Concentrations of α-tocopherol, carotenoids and total phenols in ethanol and isopropanol 60°C-extracts are given in Table 2. The ethanol extracts showed much better richness in these three potent antioxidants compared to isopropanol, with some particular cases being observed. In fact, isopropanol extracts from green urchin digestive tract and gonads were higher compared to ethanol extracts in α-tocopherol and total phenol contents, respectively. A correlation study between ORAC values of extracts and their potential antioxidant contents indicated that each of them were partly responsible for the ORAC response of extracts with linear correlation coefficients (R²) ranging from 0.53 for α-tocopherol to 0.73 for total phenols (Fig. 3a-c). This suggests a combined action of these compounds in the response of the ORAC assay although other active substances are most probably also involved.

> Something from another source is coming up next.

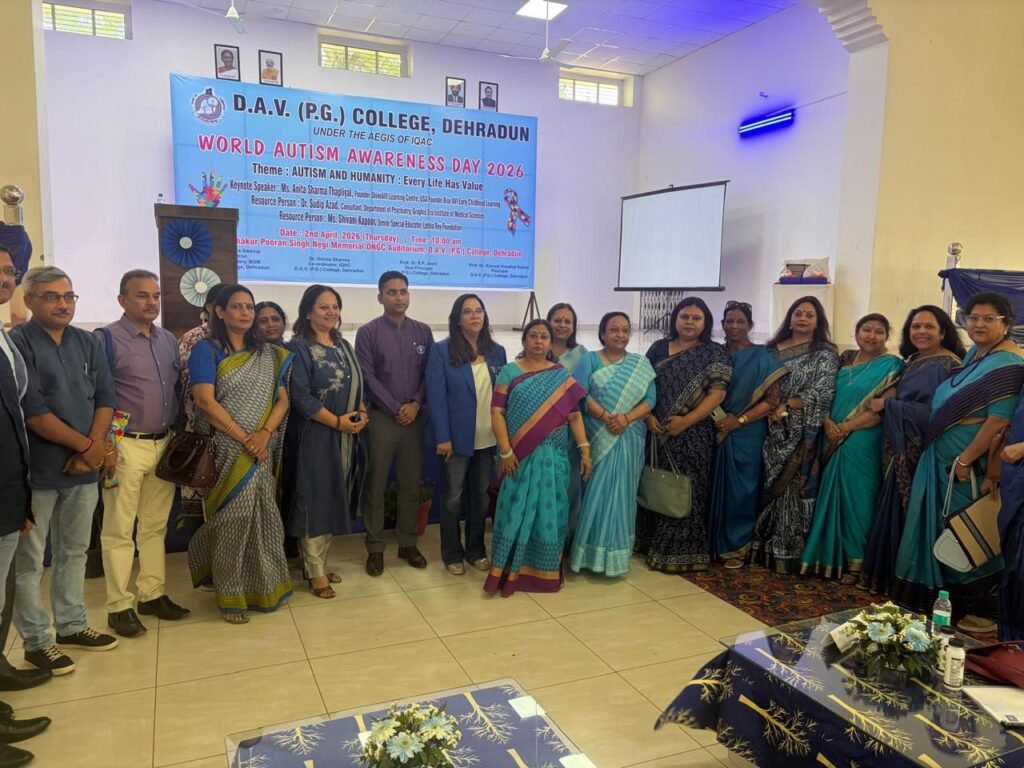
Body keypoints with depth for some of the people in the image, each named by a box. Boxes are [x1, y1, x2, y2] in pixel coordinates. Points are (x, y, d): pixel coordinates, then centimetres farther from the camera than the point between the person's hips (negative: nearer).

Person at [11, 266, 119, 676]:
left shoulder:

This comes in support to previous studies showing antioxidant effects of these three natural components (Mamelona et al., 2007; Monagas et al., 2005; Seppanen et al., 2010; Woodall et al., 1997; Zheng and Wang, 2003).

Fig. 3:	Relationship between ORAC values for extracts at 60°C and their contents in (a) α-tocopherol, (b) total carotenoids and (c) total phenols. Solid lines represent linear regression curves

Table 3:	Comparison of ORAC values of ethanol and isopropanol extracts obtained at 60°C to some commercial dietary ingredients used in formulation of supplements
aExpressed as μmol TE g-1 of extract, values come from triplicate determination; NR: Not reported; bRange for all extracts are given; cValues from determination on only one batch, expressed as Total-ORAC (H-ORAC + L-ORAC); dValues from determination on five different batches

Natural extracts from grapes or winery factories are often used in formulation of functional foods intended to promise antioxidative protection (Schieber et al., 2001; Monagas et al., 2005). From our results we observed that PLE might be a useful method to recover much more powerful antioxidants from urchin tissues. It allowed to improve ORAC values of the obtained extracts close to if not better than extracts from grapes and winery factories. As shown in Table 3, ethanol and isopropanol 60°C-extracts obtained from the present study exhibited better antioxidative protection than most antioxidant extracts from grapes. It should also be noted that isopropanol extracts from green urchin non-commercial gonads showed particularly high ORAC values (~10,000 μmol TE g^-1) compared to grape extracts (not more than 8,000 μmol TE g^-1) (Garrido et al., 2007; Monagas et al., 2006).

CONCLUSION

Pressurized liquid extraction procedure allowed an improvement of antioxidant activity of echinoderm extracts at a laboratory scale, notably when using ethanol and isopropanol as solvents. Extraction temperature affected both antioxidative protection efficiency and chemical stability of the resulting extracts, with 60°C as the best choice. Common natural antioxidants such as α-tocopherol, carotenoids and phenolic compounds appeared to be responsible of the observed antioxidative protection but the contribution of unidentified antioxidants is also suggested. Further studies using guided assay are needed to analyze those compounds.

ACKNOWLEDGMENTS

This study has been supported by the National Science and Engineering Research Council of Canada-Idea to Innovation Program (I2I-Phase I).

Researchers thank Les pêcheries GEM of Saint-Simon (NB, Canada) for providing echinoderm tissues. This study is a contribution of Quebec-Ocean network.